Dadish

Dadish est un platformer super mignon, mais aussi super classique : double saut, plateformes qui bougent, blocs qui tombent, pics, clés, interrupteurs, caisses à pousser, étoiles facultatives à récupérer, tous les poncifs du genre y passent. Mais ce gameplay très classique permet au jeu d’être très bien fait, avec des sauts précis et sans aucune inertie, et des hitboxes assez généreuses. Le level design est également correct sans casser des briques ; en revanche, les boss sont trop basiques : ils se contentent de se déplacer de gauche à droite, et on doit activer des interrupteurs au bon moment pour les toucher. La difficulté est bien dosée : très (trop) facile au début, elle monte progressivement jusqu’à être assez relevée, même si on reste loin de Celeste ; les vies infinies avec redémarrage immédiat du niveau permettent de ne jamais être frustré.

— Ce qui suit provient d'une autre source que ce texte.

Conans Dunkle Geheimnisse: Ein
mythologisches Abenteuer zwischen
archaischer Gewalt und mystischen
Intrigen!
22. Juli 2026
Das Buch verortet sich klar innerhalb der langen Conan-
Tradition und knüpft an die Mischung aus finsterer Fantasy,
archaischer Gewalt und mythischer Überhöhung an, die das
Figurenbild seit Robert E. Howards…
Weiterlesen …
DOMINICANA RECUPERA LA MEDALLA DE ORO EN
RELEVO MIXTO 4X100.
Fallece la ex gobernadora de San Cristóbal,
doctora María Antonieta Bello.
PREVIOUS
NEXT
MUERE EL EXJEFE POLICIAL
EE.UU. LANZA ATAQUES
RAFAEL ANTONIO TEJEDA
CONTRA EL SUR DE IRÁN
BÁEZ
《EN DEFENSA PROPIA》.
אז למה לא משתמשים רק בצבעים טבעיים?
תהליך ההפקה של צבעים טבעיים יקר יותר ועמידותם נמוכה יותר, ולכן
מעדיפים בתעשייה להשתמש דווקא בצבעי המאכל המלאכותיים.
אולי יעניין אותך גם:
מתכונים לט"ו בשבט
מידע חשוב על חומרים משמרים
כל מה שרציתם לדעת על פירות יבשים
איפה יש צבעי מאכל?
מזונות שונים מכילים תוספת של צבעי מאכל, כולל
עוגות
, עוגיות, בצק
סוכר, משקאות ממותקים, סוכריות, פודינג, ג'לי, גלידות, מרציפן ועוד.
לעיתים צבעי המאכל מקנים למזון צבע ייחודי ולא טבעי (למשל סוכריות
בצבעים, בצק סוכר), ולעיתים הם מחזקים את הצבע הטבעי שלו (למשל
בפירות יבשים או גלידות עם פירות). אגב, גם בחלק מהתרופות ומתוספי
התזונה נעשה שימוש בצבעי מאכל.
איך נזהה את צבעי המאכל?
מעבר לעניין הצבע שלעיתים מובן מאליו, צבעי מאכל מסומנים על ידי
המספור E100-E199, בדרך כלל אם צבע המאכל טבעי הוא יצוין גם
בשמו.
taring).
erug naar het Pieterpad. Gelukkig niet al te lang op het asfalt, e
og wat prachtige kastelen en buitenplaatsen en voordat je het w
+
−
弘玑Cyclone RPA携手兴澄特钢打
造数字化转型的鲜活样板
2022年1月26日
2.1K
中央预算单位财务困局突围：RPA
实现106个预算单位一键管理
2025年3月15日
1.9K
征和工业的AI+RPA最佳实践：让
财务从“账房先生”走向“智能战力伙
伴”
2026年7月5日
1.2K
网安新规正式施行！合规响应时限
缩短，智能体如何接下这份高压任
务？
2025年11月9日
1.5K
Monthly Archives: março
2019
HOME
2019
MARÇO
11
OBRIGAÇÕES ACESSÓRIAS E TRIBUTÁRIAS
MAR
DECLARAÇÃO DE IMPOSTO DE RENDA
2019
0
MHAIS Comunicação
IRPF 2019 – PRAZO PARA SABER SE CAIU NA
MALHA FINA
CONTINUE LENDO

Ce qui fait l’intérêt de Dadish, c’est son aspect extrêmement mignon : c’est très coloré, il y a beaucoup d’humour, les enfants (qu’on récupère à la fin des niveaux) sortent des vannes qui font toujours mouche ; c’est un très gros plus par rapport au gameplay basique, et soyons honnêtes, sans ça, le jeu n’aurait que très peu d’intérêt, il faut donc être sensible à ce genre de jeu un peu décalé.

Techniquement ce n’est pas toujours glorieux : il y a des ralentissements assez réguliers, particulièrement pendant les effets de “screenshake”, qui sont parfois un peu gênant.

Enfin, Dadish est très court : 5 mondes, 10 niveaux chacun, à peine 2 heures pour le terminer sans chercher toutes les étoiles ; mais pour un prix très réduit.

Dadish est platformer très classique, sans rien d’original à part son côté mignon et drôle ; mais il est aussi très compétent… et vraiment très mignon.